I am wondering about the theorem
If $T: V \to U$ is a linear non-singular transformation and $\{v_1,..,v_k\}$ is a linearly independent subset of V then the images of T are also independent.
I know the standard proof is something along the lines of
$A_1v_1+...+A_kv_k=0$ so $T(A_1v_1+...+A_kv_k)=0$
And $T$ is linear so we have $A_1T(v_1)+...+A_kT(v_k)=0$
because $T$ is non singular $\ker T=\{0\}$ so and the V are independent thus zero .
I am wondering of there is an alternate way to to do this along the lines of we know $dimV=\dim IM F$ ie $V=im F$ and use the Theorem that there exists a unique linear mapping $G: V\to U$ such that $G(v_1)=u_1$ for $i= 1,2,...$
So we could have wrote it as
$A_1u_1+...+A_ku_k=0$ and said because the u form a basis for Image, as they span the images as well, they must be independent?
Thanks all for comments
Let $W=\text{Sp}(B)=\text{Sp}\{x_1,\dotsc,x_n\}$ be the subspace of $V$ which is of dimension $n$ and $B$ acts as a basis for $W$. Consider the restriction map of $T$ to $W$, then $T:W\to U$ also defines a non-singular linear map as you can see.
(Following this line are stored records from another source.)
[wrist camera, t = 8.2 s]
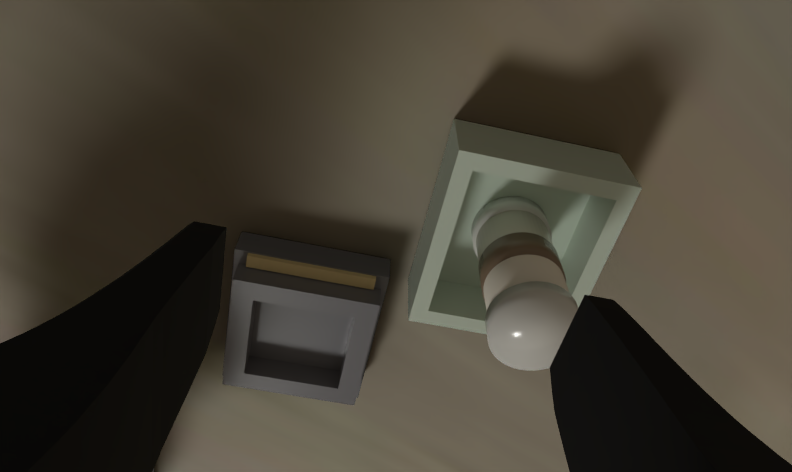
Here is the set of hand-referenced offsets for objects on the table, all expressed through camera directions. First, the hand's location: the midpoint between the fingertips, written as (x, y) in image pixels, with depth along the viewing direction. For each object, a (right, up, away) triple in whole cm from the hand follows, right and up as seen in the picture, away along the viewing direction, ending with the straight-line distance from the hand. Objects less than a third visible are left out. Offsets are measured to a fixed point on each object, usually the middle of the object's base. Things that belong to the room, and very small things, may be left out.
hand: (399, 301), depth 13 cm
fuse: (+4, +2, +11) cm, 12 cm away
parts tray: (+4, +2, +11) cm, 12 cm away
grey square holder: (-4, -2, +14) cm, 14 cm away
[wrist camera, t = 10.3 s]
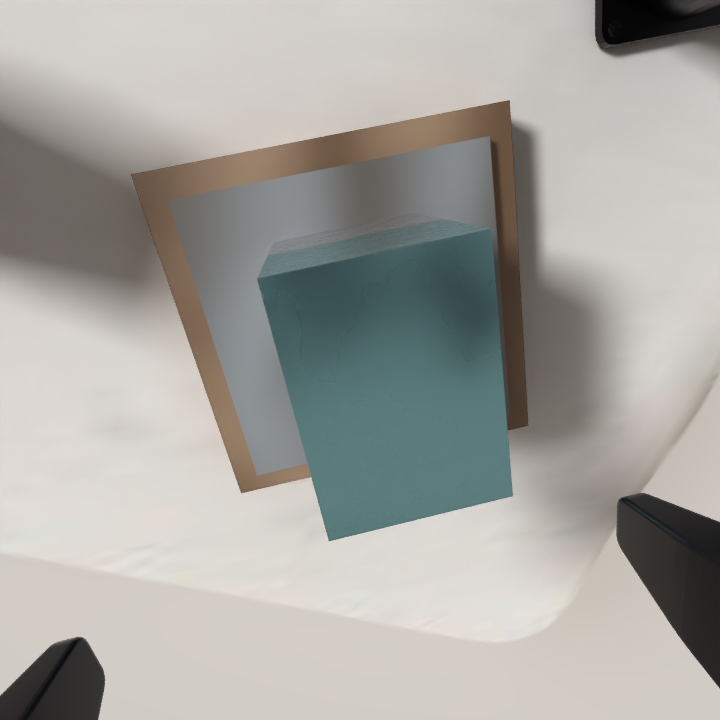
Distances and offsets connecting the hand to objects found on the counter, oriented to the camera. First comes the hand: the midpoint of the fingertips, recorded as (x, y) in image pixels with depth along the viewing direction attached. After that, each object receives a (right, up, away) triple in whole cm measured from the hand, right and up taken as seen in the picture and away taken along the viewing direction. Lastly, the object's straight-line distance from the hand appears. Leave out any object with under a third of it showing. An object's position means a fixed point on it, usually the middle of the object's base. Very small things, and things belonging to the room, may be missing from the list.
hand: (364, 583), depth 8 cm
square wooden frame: (0, +6, +12) cm, 13 cm away
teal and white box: (0, +5, +10) cm, 11 cm away
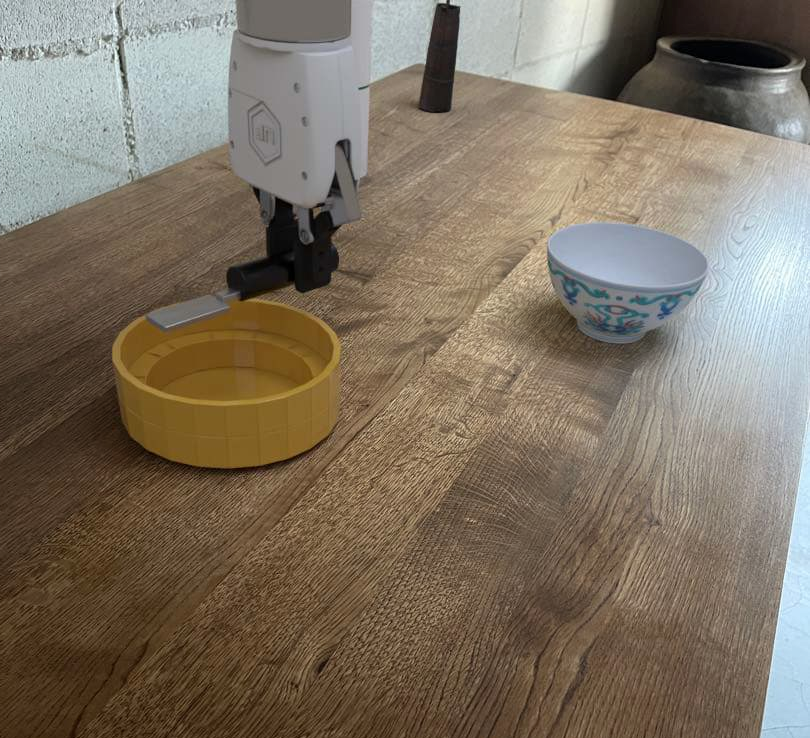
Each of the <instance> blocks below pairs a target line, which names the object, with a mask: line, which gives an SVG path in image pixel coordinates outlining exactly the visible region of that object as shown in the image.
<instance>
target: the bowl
mask: <svg viewBox="0 0 810 738" xmlns="http://www.w3.org/2000/svg"><path fill="white" fill-rule="evenodd" d="M183 302H184V301H181V302H176V303H173V304H170V305H166V306H163V307H160V308H157V309H154V310H152V311H150V312H149V313H151V312H154V311H158V310H161V309H164V308H167V307H170V306H174V305H177V304H180V303H183ZM227 305H229V306H230V311H231V312H230V313H227V314H224V315H221V316H218V317H215V318H212V319H209V320H206V321H203V322H200V323H197V324H194V325H190V326H187V327H184V328H181V329H178V330H175V331H172V332H169V333H165V332H163V331H162V330H160V329H159V328H157V327H156V326H154V325H153V324H151V323H150V322H148V321H147V320H146V314H144V315H142V316H140V317H138V318H135V319H134V320H133V321H132V322H131V323H129V324H128V325H127V326H126V327H124V329H122V330H121V331H120V332H119V333H118V335H117V337H116V338H115V340H114V342H113V344H112V346H111V361H112V366H113V373H114V380H115V386H116V393H117V398H118V405H119V410H120V417H121V422H122V424H123V426H124V428H125V429H126V431H127V433H128V435H129V436H130V438H131V439H133V441H135V442H136V443H138V444H139V445H140V446H141V447H142V448H144V449H145V450H146V451H148V452H150V453H152V454H155V455H157V456H159V457H162V458H163V459H165V460H168V461H171V462H176V463H179V464H185V465H189V466H193V467H200V468H213V469H237V468H238V469H240V468H250V467H251V468H252V467H259V466H264V465H269V464H273V463H276V462H277V463H278V462H280V461H285V460H288V459H291V458H293V457H295V456H298V455H300V454H302V453H304V452H306V451H308V450H311V449H312V448H313V447H315V446H316V445H318V444H319V443H320V442H322V441H323V440H324V439H326V437H328V436H329V435H330V433H331V432H332V430H333V429H334V427H335V426H336V424H337V423H338V421H339V417H340V412H341V411H340V410H341V389H342V388H341V387H342V385H341V384H342V383H341V382H342V344H341V342H340V340H339V337H338V335H337V333H336V332H335V331H334V330H333V328H331V326H330V325H328V324H327V322H325V321H324V320H323V319H321V318H319V317H317V316H316V315H314V314H312V313H310V312H309V311H306V310H304V309H301V308H298V307H295V306H293V305H290V304H286V303H283V302H278V301H272V300H266V299H262V298H252V299H249V300H246V301H243V302H241V301H238V300H236V301H233V302H230V303H227Z"/></svg>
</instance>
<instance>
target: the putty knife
mask: <svg viewBox="0 0 810 738" xmlns="http://www.w3.org/2000/svg"><path fill="white" fill-rule="evenodd" d="M339 256H340V254H339V252H338V248H337V247H336V245H335V244H334V242H333V241H331V274H332V273H335V272H336V271H337V270H338V268H339V266H340V257H339ZM225 278H226V285H227V289H223V290H220V291H218V292H215V295H216V297H215V295H214V296H213V295H212V294H211V293H209V294H206V295H203V296H199V297H196V298H193V299H190V300H187V301H182V302H183V303H180V302H179V303H180V304H177V305H174V306H170V307H167V308H164V309H161V310H158V311H154V310H153V311H154V312H152V311H150V312H151V313H150V312H148V313H146V314H145V315H146V320H147V321H148V322H150V323H151V324H153V325H154V326H156V327H157V328H159V329H160V330H162V331H163V332H165V333H169V332H172V331H175V330H178V329H181V328H184V327H187V326H190V325H194V324H197V323H200V322H203V321H206V320H209V319H212V318H215V317H218V316H221V315H224V314H227V313H230V312H231V311H230V306H229V305H227V303H230V302H233V301H236V300H238V301H241V302H243V301H246V300H249V299H252V298H253V299H256V298H258V297H260V296H264V295H267V294H270V293H274V292H276V291H280V290H282V289H285V288H288V287H292V286H295V281H294V279H295V272H294V248H292V249H289V250H285V251H282V252H279V253H275V254H272V255H268V256H267V255H265V256H262V257H259V258H255V259H252V260H249V261H245V262H242V263H238V264H235V265H232V266H230V267H228V268H227V270H226V275H225Z"/></svg>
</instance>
Clearly $T(W)=\text{Sp}\{Tx_1,\dotsc,Tx_n\}=\text{Sp}T(B)$. Use the dimension theorem to conclude that $\dim T(W)=n$. Since a linear map is uniquely determined by its action on the basis $B$, so $T(B)$ must contain $n$-linearly independent vectors i.e. $T(B)$ is linearly independent (otherwise if $Tx_i$ and $Tx_j$ are linearly dependent then $T(W)$ has dimension less than $n$ which shows a contradiction).